戦争は人類の歴史上で絶えず繰り返され、現在も行われている。そうした戦争のため、世界の武器市場も成長を続けてきた。今、世界の武器市場は主に米国、ドイツ、英国、フランス、ロシアなど戦争を経験した大国が掌握しており、これらの国が防衛産業市場の90%以上を握っている。
韓国は6・25戦争(朝鮮戦争)、ベトナムへの派兵、イラク戦争への参戦などを経験したが、防衛産業市場での存在感はまだそれほど大きくない。1975年にフィリピンにM1小銃の弾薬を輸出して以来、約40年がたった2013年に34億ドル(約3470億円)の防衛装備品輸出を達成し、世界の注目を浴びるようになった。李明博(イ・ミョンバク)政権では国を挙げて武器輸出を後押しし、輸出領域を航空機や潜水艦にまで拡大した。
朴槿恵(パク・クンヘ)政権も武器輸出にさらなる支援を行い、政府が掲げる創造経済の一つの軸として防衛装備品の輸出を奨励している。
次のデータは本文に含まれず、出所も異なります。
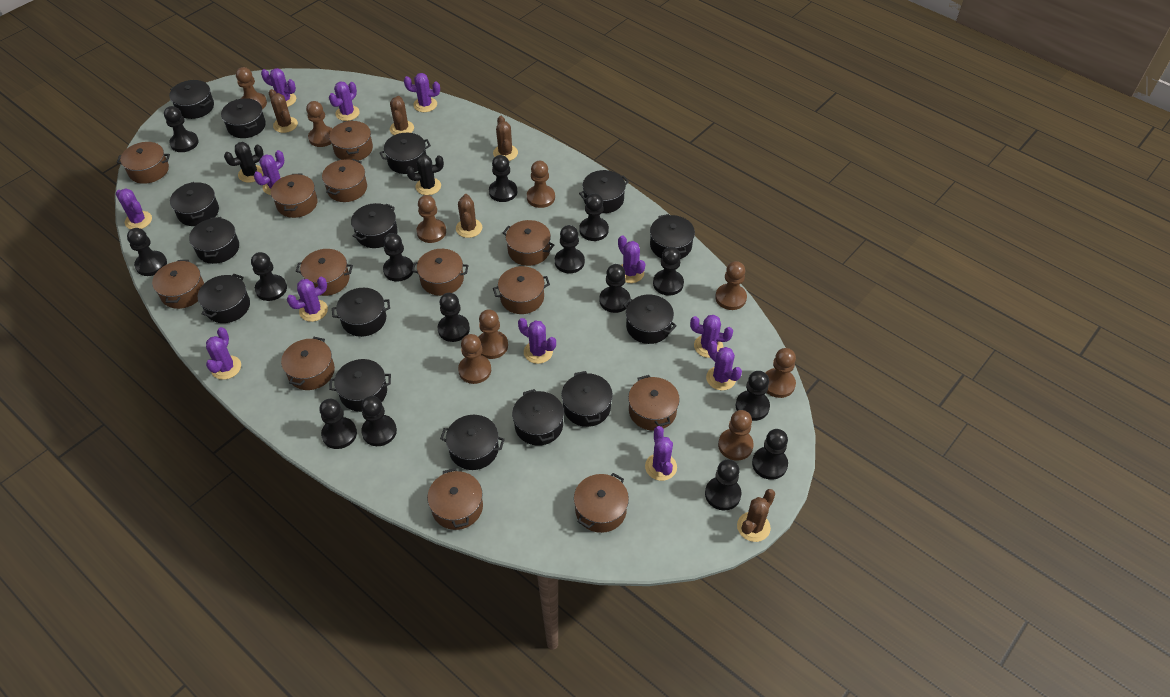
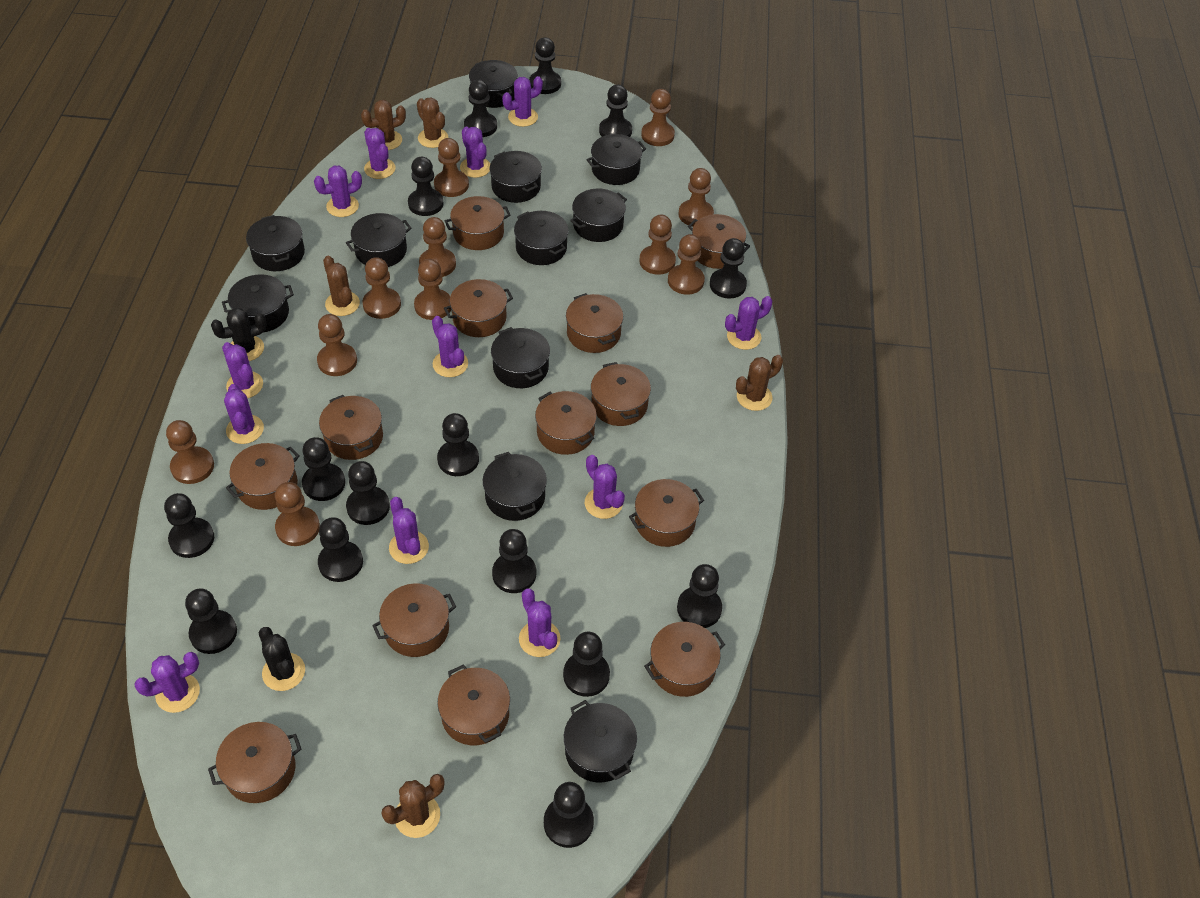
black pot: 15 -> 11
brown pawn: 9 -> 11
だが、そこへ日本という予想外の伏兵が現れた。日本も最近になって防衛産業を国の戦略事業に育成しようとしているのだ。日本政府は今年4月、武器や関連技術の輸出を基本的に禁じてきた「武器輸出三原則」を47年ぶりに全面的に見直して「防衛装備移転三原則」を閣議決定し、一定の条件を満たせば武器を輸出できるようにした。7月からは迎撃ミサイルに搭載する高性能センサーを米国に輸出する。
これはほんの始まりにすぎない。日本はこれまで武器を輸出しておらず、防衛装備品の輸出では韓国が優位に立っていたが、今では状況が変わった。日本の防衛装備品の製造能力は世界最高レベルだ。例えば、韓国が輸出を最終的な目標に掲げて開発を進めている潜水艦の場合、日本は韓国よりも78年早く建造・運用を始め、高い技術を持っている。日本は6月、フランスと無人潜水機を、ドイツと戦車をそれぞれ共同開発するため協議を始めた。オーストラリアとも数十億ドル(数千億円)規模の潜水艦技術移転契約を推進している。
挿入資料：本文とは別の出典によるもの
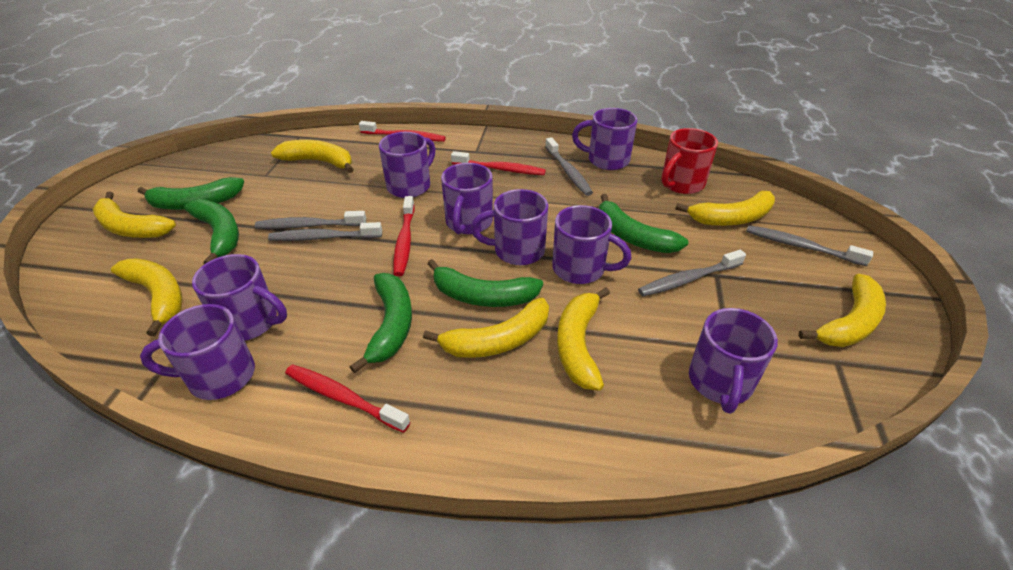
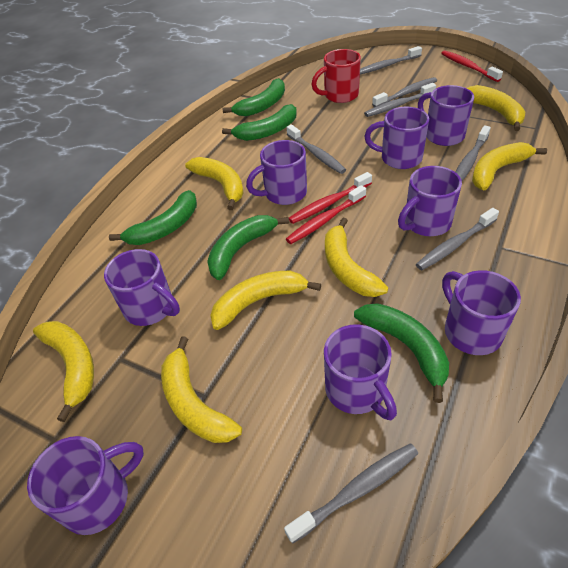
grey toothbrush: 5 -> 7
red toothbrush: 4 -> 3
日本は潜水艦だけで韓国の防衛装備品の輸出総額を上回るほどの契約を結ぶため、こうした状況を黙って見ているわけにはいかない。これまで韓国が順調に輸出を行っていたアジアや中東などの武器市場に強敵が現れたことをきちんと認識し、警戒していく必要がある。防衛装備品の輸出で日本の追撃をかわし、優位をキープするために、官民と軍が一枚岩となって知恵を絞るべきだ。国防部(省に相当)と傘下の防衛事業庁は軍、研究所、企業が参加する防衛装備品の輸出促進に向けた常設機関を設立し、世界市場へのセールスに力を入れてほしい。今や防衛産業は自主防衛のためだけでなく、子孫たちの雇用を創出するための成長エンジンとして育成していかねばならない。